If fis the frequency of the simple pendulum, then the angular frequency of the simple pendulum is given as:

$\omega =2\pi f$

Thus, the angular displacement $\left(\theta \right)$of the pendulum at any time t can be written as:

$\theta ={\theta }_{max}\cos \left(2\pi ft\right)$

On substituting the given values in above equation, you will get:

$\begin{array}{rl}l\theta & =\left(\frac{\pi }{15}\mathrm{r}\mathrm{a}\mathrm{d}\right)\cos \left(2\pi \left(2.5\mathrm{H}\mathrm{z}\right)t\right)\\ \theta & =\left(\frac{\pi }{15}\mathrm{r}\mathrm{a}\mathrm{d}\right)\cos \left(5.0\pi t\right)\end{array}$ ….. (ii)

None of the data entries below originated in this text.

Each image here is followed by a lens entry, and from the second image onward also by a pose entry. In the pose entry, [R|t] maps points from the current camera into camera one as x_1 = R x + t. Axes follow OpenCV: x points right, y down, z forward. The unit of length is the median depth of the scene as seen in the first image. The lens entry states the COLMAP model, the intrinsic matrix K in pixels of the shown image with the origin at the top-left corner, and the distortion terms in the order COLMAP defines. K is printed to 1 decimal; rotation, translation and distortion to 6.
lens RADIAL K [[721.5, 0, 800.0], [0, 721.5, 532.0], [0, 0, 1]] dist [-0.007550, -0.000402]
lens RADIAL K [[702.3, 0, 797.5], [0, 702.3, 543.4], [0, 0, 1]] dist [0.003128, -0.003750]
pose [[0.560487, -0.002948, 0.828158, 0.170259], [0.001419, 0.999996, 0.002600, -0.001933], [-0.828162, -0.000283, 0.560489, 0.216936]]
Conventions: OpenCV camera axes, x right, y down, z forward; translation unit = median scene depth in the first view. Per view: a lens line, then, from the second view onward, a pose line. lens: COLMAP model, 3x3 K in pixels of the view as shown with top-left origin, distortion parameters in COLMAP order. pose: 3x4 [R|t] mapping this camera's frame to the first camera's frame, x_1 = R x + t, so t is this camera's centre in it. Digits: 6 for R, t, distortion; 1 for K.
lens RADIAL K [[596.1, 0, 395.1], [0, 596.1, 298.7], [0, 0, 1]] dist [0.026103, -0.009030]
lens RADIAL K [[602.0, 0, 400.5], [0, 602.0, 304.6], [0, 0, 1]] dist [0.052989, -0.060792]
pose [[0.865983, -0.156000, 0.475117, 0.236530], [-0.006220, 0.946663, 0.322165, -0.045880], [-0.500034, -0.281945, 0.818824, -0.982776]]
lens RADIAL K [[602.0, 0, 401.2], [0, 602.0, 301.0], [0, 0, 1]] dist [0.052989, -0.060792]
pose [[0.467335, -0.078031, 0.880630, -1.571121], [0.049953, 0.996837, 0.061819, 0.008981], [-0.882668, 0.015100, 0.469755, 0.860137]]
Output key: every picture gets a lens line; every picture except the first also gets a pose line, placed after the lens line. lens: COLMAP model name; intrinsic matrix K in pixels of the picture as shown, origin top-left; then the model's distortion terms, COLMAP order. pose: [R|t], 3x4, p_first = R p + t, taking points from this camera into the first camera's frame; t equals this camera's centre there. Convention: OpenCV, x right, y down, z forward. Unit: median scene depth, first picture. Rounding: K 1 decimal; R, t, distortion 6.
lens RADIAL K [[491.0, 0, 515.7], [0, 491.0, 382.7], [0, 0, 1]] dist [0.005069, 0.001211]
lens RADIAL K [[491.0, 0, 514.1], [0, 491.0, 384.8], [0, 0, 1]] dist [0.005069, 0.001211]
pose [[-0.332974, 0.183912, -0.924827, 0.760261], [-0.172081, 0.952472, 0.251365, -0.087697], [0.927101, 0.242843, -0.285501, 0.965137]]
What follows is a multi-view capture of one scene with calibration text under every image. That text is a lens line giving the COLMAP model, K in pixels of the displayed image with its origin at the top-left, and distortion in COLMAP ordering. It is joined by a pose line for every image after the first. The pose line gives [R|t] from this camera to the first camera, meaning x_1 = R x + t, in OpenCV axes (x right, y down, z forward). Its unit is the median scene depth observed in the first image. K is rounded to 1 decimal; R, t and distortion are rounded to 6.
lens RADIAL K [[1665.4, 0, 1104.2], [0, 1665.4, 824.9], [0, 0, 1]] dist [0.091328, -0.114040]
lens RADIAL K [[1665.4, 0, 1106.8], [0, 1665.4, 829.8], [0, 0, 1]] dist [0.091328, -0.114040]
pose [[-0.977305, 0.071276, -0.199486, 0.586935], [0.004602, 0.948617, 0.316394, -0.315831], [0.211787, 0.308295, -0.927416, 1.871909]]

Determination of the position of the pendulum at t = 0.25 s

Using (ii), the position of the pendulum at $t=0.25\mathrm{s}$ is:

$\begin{array}{rl}c{\theta }_{0.25}& =\left(\frac{\pi }{15}\right)\cos (5.0\pi (0.25\mathrm{s}))\\ & =-0.148\mathrm{r}\mathrm{a}\mathrm{d}\\ & \approx -0.15\mathrm{r}\mathrm{a}\mathrm{d}\end{array}$

Therefore, the position of the pendulum at $t=0.25$s is approximately -0.15 rad.

Determination of the position of the pendulum at t = 1.60 s

On substituting $t=1.60\mathrm{s}$ in (ii), you will get:

$\begin{array}{rl}c{\theta }_{1.60}& =\left(\frac{\pi }{15}\right)\cos (\left(5.0\mathrm{H}\mathrm{z}\right)\pi (1.60\mathrm{s}))\\ & =\left(\frac{\pi }{15}\right)\cos 8\pi \\ & =\frac{\pi }{15}\mathrm{r}\mathrm{a}\mathrm{d}\end{array}$

Therefore, the position of the pendulum at t = 1.60 s is $\frac{\pi }{15}\mathrm{r}\mathrm{a}\mathrm{d}$.

Determination of the position of the pendulum at t = 500 s

On substituting $t=500\mathrm{s}$ in (ii), you will get:

$\begin{array}{rl}c{\theta }_{500\mathrm{s}}& =\left(\frac{\pi }{15}\right)\cos (\left(5.0\mathrm{H}\mathrm{z}\right)\pi (500\mathrm{s}))\\ & =\left(\frac{\pi }{15}\right)\cos 2500\pi \\ & =\frac{\pi }{15}\mathrm{r}\mathrm{a}\mathrm{d}\end{array}$

Therefore, the position of the pendulum at $t=500$s is $\frac{\pi }{15}\mathrm{r}\mathrm{a}\mathrm{d}$.